Popularisé aux quatre coins du monde à travers les chansons de Cesaria Evora, le Carnaval de Mindelo est fortement ancré dans la tradition et, bien qu'il attire beaucoup de monde, il ne s'est heureusement pas transformé en attraction touristique: les Mindelenses font le Carnaval d'abord pour eux, et ensuite pour les autres.

Pendant près d'un mois, l'excitation monte progressivement, avec les entrainements et les répétitions des groupes participant au grand défilé: le jour du mardi gras, la ville entière vit au rythme de l'événement, les rues sont pleines de visages curieux et gourmands, tous les quartiers et toutes les classes sociales se mélangent le long des cortèges.

Le Carnaval au Cap-Vert trouve son origine dans la fête portugaise de l'Entrudo, qui fut introduite dans l'archipel (et au Brésil) au début du 18ème siècle, fête ayant elle-même une filiation bien plus lointaine avec les fêtes de l'antiquité.

À quelques jours du début du Carême et de ses quarante jours de pénitence (pas de fête, pas de bruit, pas de viande), le peuple se libérait et tombait dans tous les excès, caricaturant les maîtres du pouvoir, parodiait les défilés religieux, organisait des batailles rangées, les unes naïves à grand renfort de jets de fruits pourris ou de farine, et d'autres parfois bien plus violentes.

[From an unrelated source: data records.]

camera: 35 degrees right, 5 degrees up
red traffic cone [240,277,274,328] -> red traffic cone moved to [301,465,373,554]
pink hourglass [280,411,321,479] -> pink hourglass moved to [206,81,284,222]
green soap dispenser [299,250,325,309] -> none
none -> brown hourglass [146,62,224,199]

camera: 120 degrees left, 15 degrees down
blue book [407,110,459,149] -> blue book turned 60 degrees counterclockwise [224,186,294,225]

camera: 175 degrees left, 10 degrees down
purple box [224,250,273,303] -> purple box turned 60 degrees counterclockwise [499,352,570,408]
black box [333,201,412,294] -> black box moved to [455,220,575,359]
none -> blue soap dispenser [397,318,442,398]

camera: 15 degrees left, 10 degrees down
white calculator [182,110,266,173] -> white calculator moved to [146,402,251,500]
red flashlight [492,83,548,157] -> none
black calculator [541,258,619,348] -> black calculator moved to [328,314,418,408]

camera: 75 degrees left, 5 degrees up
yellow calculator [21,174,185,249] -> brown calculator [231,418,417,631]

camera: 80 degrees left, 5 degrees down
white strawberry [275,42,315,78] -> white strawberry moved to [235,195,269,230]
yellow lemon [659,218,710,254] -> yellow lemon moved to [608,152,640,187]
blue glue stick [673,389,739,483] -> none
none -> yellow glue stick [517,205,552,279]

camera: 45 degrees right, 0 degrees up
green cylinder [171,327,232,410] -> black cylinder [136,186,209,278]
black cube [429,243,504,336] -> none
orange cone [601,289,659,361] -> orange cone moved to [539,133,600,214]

Au Cap-Vert, Mindelo s'est progressivement attribué l'organisation du plus grand défilé, qui attire les fêtards de toutes les autres îles (d'autres carnavals, bien plus modestes, sont encore célébrés sur São Nicolau, Santiago et Santo Antão), sa réputation commence même à devenir internationale, à voir le nombre chaque fois plus important de journalistes présents pour filmer l'événement.

A la fin du 19ème et au début du 20ème siècle, Mindelo a connu à travers la vente de charbon une formidable expansion en faisant très rapidement de São Vicente l'île la plus riche et la plus productive de la petite colonie portugaise: les grands et petits commerçants avaient les moyens de se distraire et d'organiser des fêtes sublimes.


« Un jour je suis allé au Carnaval, j'ai beaucoup aimé parce que les groupes sont très beaux. Mon groupe préféré c'est Maravilhas do Espaço, parce que c'est le plus joli. C'est pour ça qu'ils ont gagné. Tous les ans il y a une fête de Carnaval à l'école. »
Joana, 8 ans

Cherchant à fuir des destins plus difficiles, les paysans des îles voisines (São Nicolau et Santo Antão) venaient sur les quais de Porto Grande (le port de Mindelo) pour vendre leur force de travail, apportant avec eux les traditions de leurs îles. D'un autre côté, Mindelo s'est construit sous influence étrangère: les dépôts de charbon étaient contrôlés par les britanniques - qui détenaient par ailleurs la plus grande partie des terrains - tandis que les cargos venaient d'Europe (le plus souvent du Nord) pour rallier l'Amérique du Sud. Mindelo était déjà décrite comme une Babylone moderne, une ville portuaire multiculturelle, multilingue, multicolore.

Le Carnaval de Mindelo subira donc d'importantes influences successives: fils légitime de l'Entrudo, il deviendra un peu plus britannique au début du 19ème siècle (avec l'organisation de grands bals dans les salles des clubs sportifs, eux-mêmes créés sur le modèle anglais), puis tournera les yeux vers son grand frère brésilien, tandis que les centaines de bateaux mouillant chaque année dans le port inspireront des costumes, des thèmes, des personnages nouveaux.

Aujourd'hui, le Carnaval de Mindelo reste bâti sur le même modèle: répétitions des groupes dans les quartiers, définition des thèmes (en 2006, un groupe a rendu hommage à Internet et aux nouvelles technologies, tandis que la crise financière fut le thème principal de l'édition 2009), conception des chars allégoriques dans le plus grand secret, fêtes et bals visant à financer les groupes, défilé des groupes devant un jury, remise des trophées.

A la fin du Carnaval, on brûle le roi Momo et on célèbre la "fête des cendres" à la maison devant des plats typiques.